» **TASK TO COMPLETE**
Please update everything from the line containing "Page size: 1241x1754." down to the line containing "subtitle Geringe Dichte, aber" by putting "page component" in place of "layout element", and return only those lines with nothing else changed.

— start ROWS —

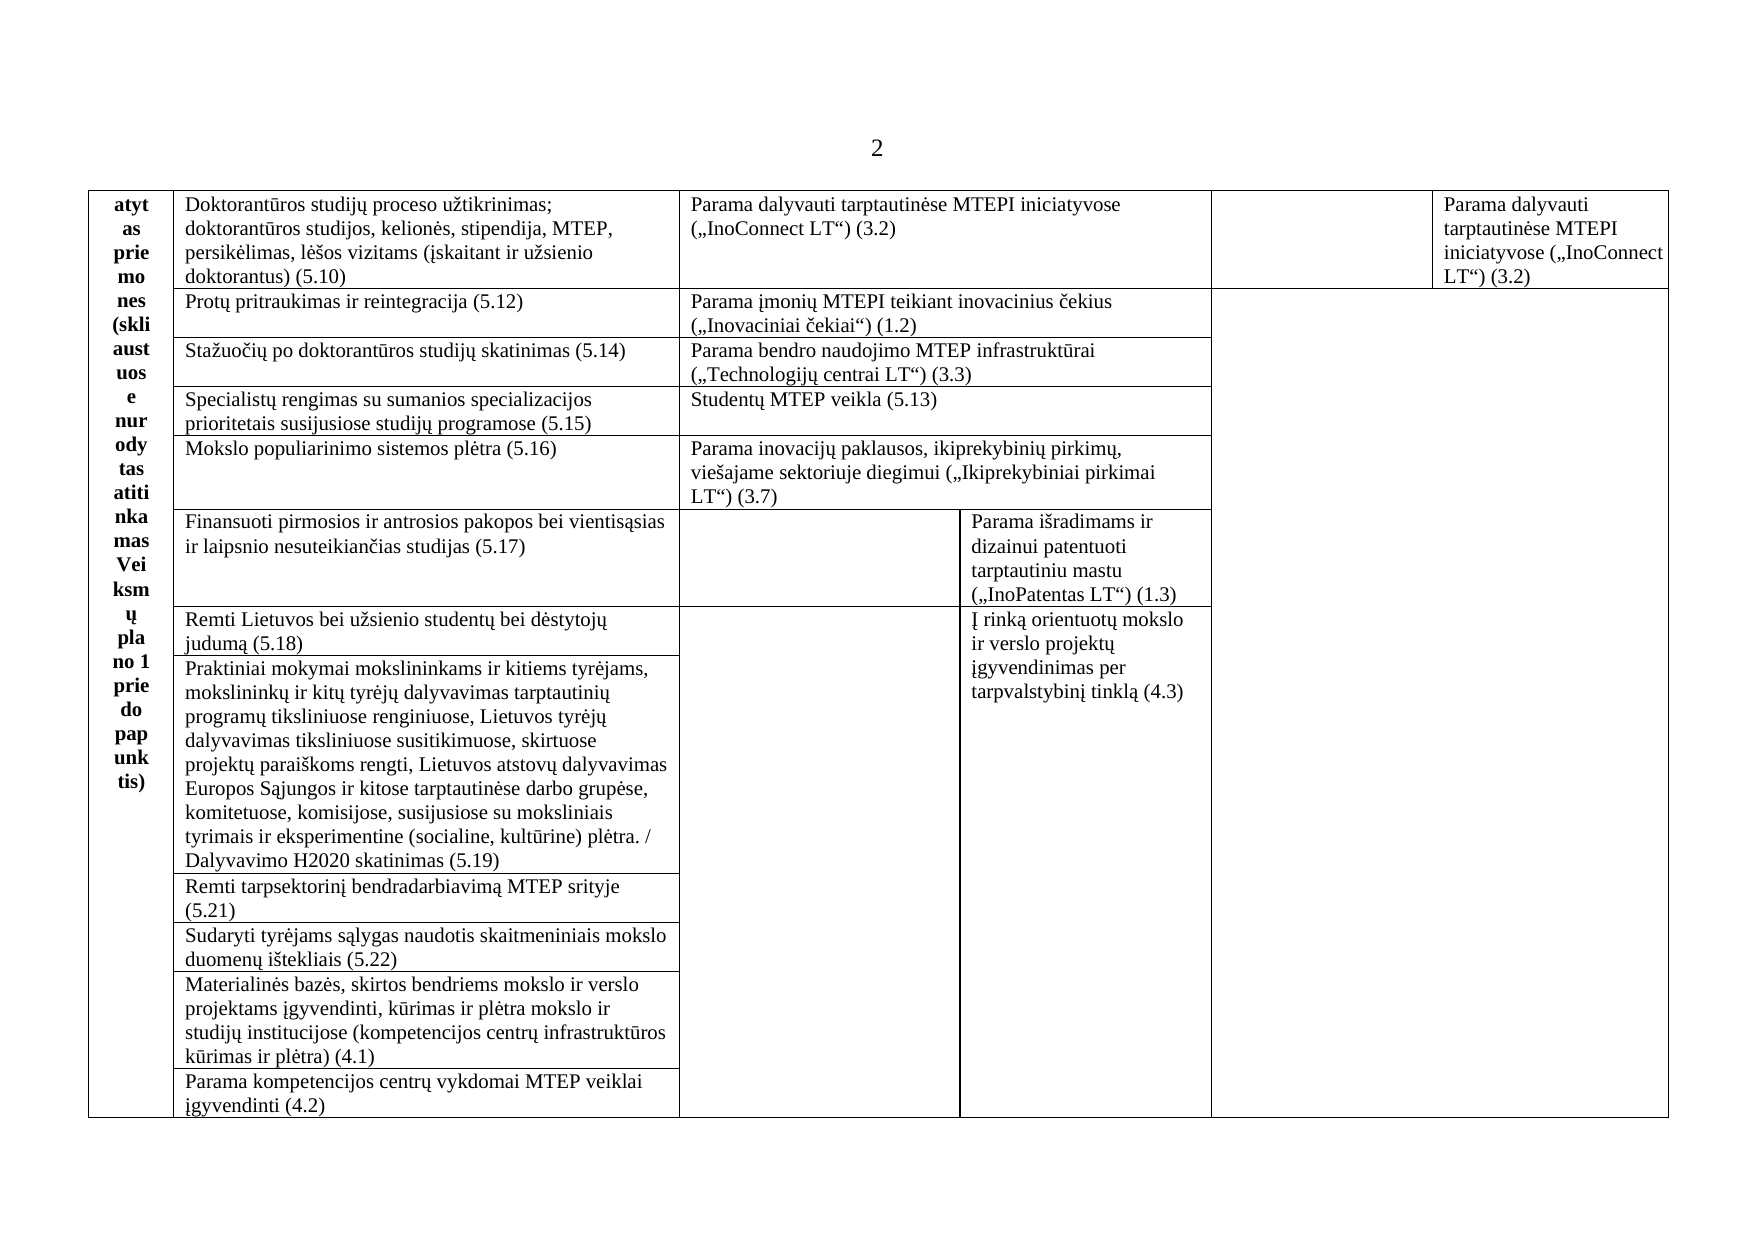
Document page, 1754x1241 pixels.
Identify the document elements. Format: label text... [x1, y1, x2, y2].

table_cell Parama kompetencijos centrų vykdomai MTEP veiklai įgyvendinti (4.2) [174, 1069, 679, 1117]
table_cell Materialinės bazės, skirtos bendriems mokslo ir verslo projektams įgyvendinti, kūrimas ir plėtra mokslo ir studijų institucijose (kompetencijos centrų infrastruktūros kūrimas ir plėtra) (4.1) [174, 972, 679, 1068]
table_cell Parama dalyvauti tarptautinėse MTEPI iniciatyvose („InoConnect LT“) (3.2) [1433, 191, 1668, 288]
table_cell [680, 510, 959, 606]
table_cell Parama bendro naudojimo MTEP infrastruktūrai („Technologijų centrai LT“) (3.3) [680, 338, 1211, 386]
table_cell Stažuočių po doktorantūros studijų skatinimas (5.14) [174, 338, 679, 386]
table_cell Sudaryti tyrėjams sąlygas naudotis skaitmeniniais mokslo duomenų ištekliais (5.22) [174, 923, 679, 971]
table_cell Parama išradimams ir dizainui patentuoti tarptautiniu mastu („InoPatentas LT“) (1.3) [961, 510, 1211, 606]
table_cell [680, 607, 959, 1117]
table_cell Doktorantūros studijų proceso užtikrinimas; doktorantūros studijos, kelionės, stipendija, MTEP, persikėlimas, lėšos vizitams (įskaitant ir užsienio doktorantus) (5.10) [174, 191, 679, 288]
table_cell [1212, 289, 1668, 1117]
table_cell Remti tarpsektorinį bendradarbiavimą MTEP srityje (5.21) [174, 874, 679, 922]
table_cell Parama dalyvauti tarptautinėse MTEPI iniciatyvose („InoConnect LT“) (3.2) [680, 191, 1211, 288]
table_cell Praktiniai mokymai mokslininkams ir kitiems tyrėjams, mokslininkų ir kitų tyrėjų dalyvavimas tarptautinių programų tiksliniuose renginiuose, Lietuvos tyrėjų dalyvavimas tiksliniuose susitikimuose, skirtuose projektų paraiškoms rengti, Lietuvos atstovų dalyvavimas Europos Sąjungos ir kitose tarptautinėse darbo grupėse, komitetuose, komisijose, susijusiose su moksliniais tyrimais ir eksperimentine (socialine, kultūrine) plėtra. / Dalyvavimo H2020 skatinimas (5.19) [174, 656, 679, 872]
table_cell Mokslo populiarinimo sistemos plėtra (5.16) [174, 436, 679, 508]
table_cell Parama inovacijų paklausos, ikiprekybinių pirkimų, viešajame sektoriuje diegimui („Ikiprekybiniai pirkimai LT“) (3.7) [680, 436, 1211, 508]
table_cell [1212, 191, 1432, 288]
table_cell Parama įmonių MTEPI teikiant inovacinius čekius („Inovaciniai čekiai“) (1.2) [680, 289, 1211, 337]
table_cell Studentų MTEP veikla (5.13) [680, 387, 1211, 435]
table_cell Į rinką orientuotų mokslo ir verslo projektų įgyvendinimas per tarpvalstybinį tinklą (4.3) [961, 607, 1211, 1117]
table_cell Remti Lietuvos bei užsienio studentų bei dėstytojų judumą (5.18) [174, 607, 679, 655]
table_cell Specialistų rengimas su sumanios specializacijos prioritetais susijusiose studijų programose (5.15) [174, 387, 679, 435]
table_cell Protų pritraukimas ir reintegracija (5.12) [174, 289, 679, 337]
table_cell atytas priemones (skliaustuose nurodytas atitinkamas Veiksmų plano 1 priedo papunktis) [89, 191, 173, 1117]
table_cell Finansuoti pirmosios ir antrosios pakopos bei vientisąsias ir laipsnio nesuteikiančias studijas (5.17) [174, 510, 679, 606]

— end ROWS —
— start ROWS —

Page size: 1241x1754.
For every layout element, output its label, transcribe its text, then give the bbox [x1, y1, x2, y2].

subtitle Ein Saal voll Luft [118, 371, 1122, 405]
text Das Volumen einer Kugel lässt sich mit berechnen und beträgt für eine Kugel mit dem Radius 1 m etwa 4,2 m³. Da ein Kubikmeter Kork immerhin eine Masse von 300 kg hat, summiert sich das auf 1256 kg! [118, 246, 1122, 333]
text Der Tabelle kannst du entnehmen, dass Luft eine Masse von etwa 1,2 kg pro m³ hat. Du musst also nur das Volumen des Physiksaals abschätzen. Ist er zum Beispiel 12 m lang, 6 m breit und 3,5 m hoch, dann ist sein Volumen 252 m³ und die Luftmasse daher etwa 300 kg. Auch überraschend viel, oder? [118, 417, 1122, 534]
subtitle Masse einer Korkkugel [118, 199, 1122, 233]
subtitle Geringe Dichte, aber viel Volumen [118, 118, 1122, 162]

— end ROWS —

» **SOLUTION FOR THIS TASK**
Page size: 1241x1754.
For every page component, output its label, transcribe its text, then give the bbox [x1, y1, x2, y2].

subtitle Ein Saal voll Luft [118, 371, 1122, 405]
text Das Volumen einer Kugel lässt sich mit berechnen und beträgt für eine Kugel mit dem Radius 1 m etwa 4,2 m³. Da ein Kubikmeter Kork immerhin eine Masse von 300 kg hat, summiert sich das auf 1256 kg! [118, 246, 1122, 333]
text Der Tabelle kannst du entnehmen, dass Luft eine Masse von etwa 1,2 kg pro m³ hat. Du musst also nur das Volumen des Physiksaals abschätzen. Ist er zum Beispiel 12 m lang, 6 m breit und 3,5 m hoch, dann ist sein Volumen 252 m³ und die Luftmasse daher etwa 300 kg. Auch überraschend viel, oder? [118, 417, 1122, 534]
subtitle Masse einer Korkkugel [118, 199, 1122, 233]
subtitle Geringe Dichte, aber viel Volumen [118, 118, 1122, 162]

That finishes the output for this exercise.